Pages

Wednesday, April 28, 2010

So who is the parent here?

I have some pet peeves. One is kids who think they are the parent. I am not talking about 2 and 3 year olds testing their limits. I am talking about tweens (I am not sure why but I hate that word!)and teens who think they should make all the decisions. Now I know I was a teen once and I pushed against some rules (not too many, I really was a goody two shoes!) and Jon did as well (lets talk about him sneaking out at night to see his girlfriend in high school and then sneaking back in) but not to the extent that kids do today.

For example- have you heard the cell phone commercial about texting? The teen in it is telling her parents that teens text so get used to it. And the commercial encourages parents to pay more for a cell phone and include unlimited texting for an additional fee to avoid arguing with their kid.
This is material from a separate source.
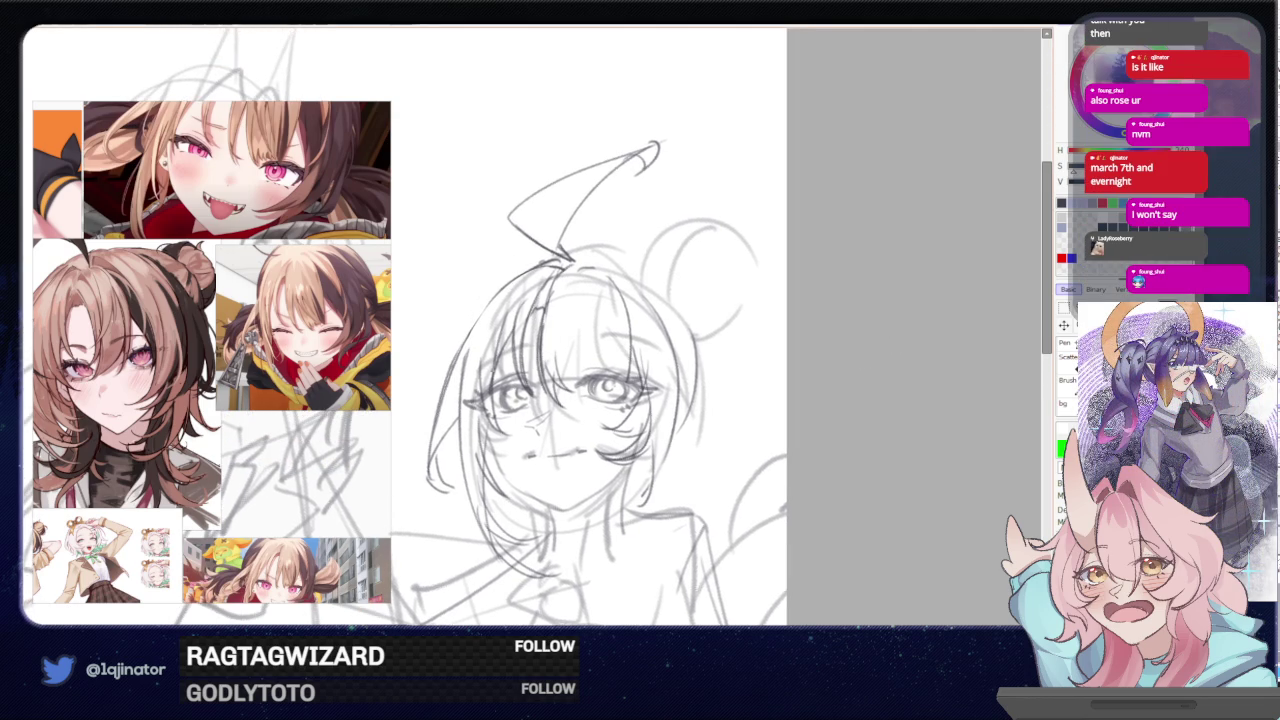
- Scale the whole face-and-hair sketch up slightly with Ctrl+T and apply it
{"action": "key", "text": "ctrl+t"}
{"action": "left_click_drag", "start_coordinate": [698, 140], "coordinate": [702, 128]}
Excuse me, arguing with your kid over texting? How about this solution- stay within the limit I give you or lose the phone?
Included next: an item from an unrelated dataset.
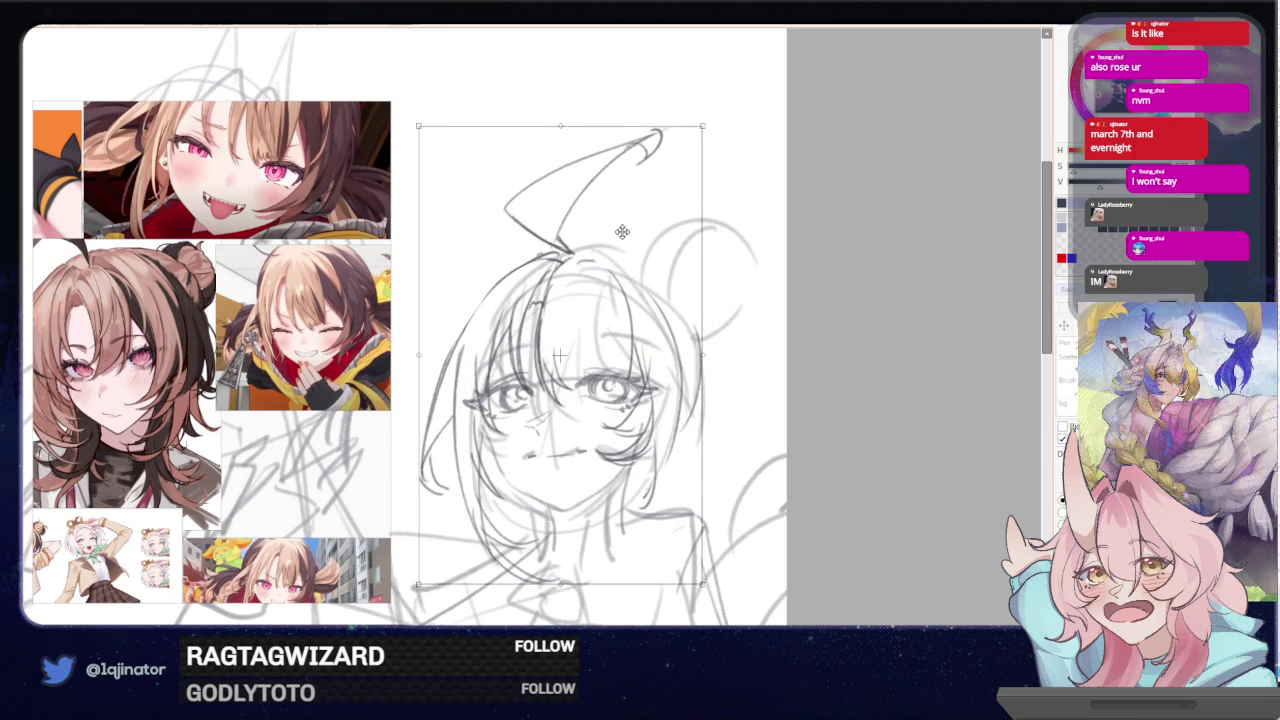
{"action": "key", "text": "Return"}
And the tone of the girl in the commercial- I can't show you here (and I checked you tube trying to find it) but the best way I can think of to describe it is sass (as my mom used to say). The tone of voice that would have me washing my kids mouth out with soap, I don't care how old they are. If my child EVER talked to me in that tone of voice (and I am sure they will at some points) I can assure you that my solution would NOT be to go out and buy them an unlimited plan on texting to avoid it in the future.

But maybe I am just mean.

A few months ago I read a letter that mom wrote in to an advice columnist asking for help with her daughter. Apparently her daughter had a small addiction to texting (I know there are other problems with kids but this one seems to appear often). And if the mom stopped her, limited her or took away her phone her daughter would (gasp!) get mad at them. And she didn't want that to happen. So what should the mom do? I LOVED the response- basically she was told if your tween or teen isn't mad at you a percentage of the time you are not doing your job!

Yup, kids get mad at us. We got mad at our parents and we survived. I don't harbor some horrible hatred for my parents becuase they told me no on occasions or gave me a curfew. We have an awesome relationship and I grew up to be a well rounded adult. So why will my child grow up to hate me or be some horrible person because I took the phone away at bedtime or limited video game time, or sent them outside to play instead of letting them watch yet another tv show?

I just don't understan parents who let their kids do this to them. We seem to have forgotten that it is okay to tell our kids no. It is okay for our kids to be mad at us and cry and be sad. It is okay for them not to get everything they want. They will still grow up to be good human beings and not hate us forever. They will probably be better for it since they will know that life it not about getting everything you want, or instant gratification. The real world will not be such a shock if they are prepared and have heard the word "no" a few times.

Honestly, it will be okay.

3 comments:

Bobbi & Noe said...

I was sooo thinking this last night when I watched to new show Parenthood! One Mom caught her teenager in the shower with a boy and told her that she could make her own decisions yet the Mom broke it off with the daughters teacher because her daughter told her to (dating the teacher is a little weird, but still who's the parent?) Another daughter broke a vase then lied and turned it around on the Mom (she was younger but still talking back.) The other teenage cousin bought a lacey bra and was going to wear it to see her boyfriend, when her Dad told her no...she left anyways and went braless to his house (the Dad actually went after her awhile later which was a step in the right direction, but to find her on his bed making out and his parents not caring!) UGh! All acceptable by todays standards!

Tired Mom Tésa said...

Great post. I love the line that if your tween isn't mad at you, you're aren't doing your job. This is really interesting because I've been having trouble with my son lately who's for some reason battling me on everything - he's only 3 though so that's part of the problem. But it made me think, "Is this what were in for?" It could get tough but it's important to stand your ground and remember you're the parent. Great advice, thanks!

Keli said...

Great post! I agree with you 100%! I see the way my sisters talk to my parents and I can't stand it. Just a few short years ago, if I was to talk to them that way, I'd get punished. Now, my sisters get what they want! I don't understand it at all. My boys do not talk to me that way and hopefully never will. Respect for your elders has been lost some where along the way in our culure.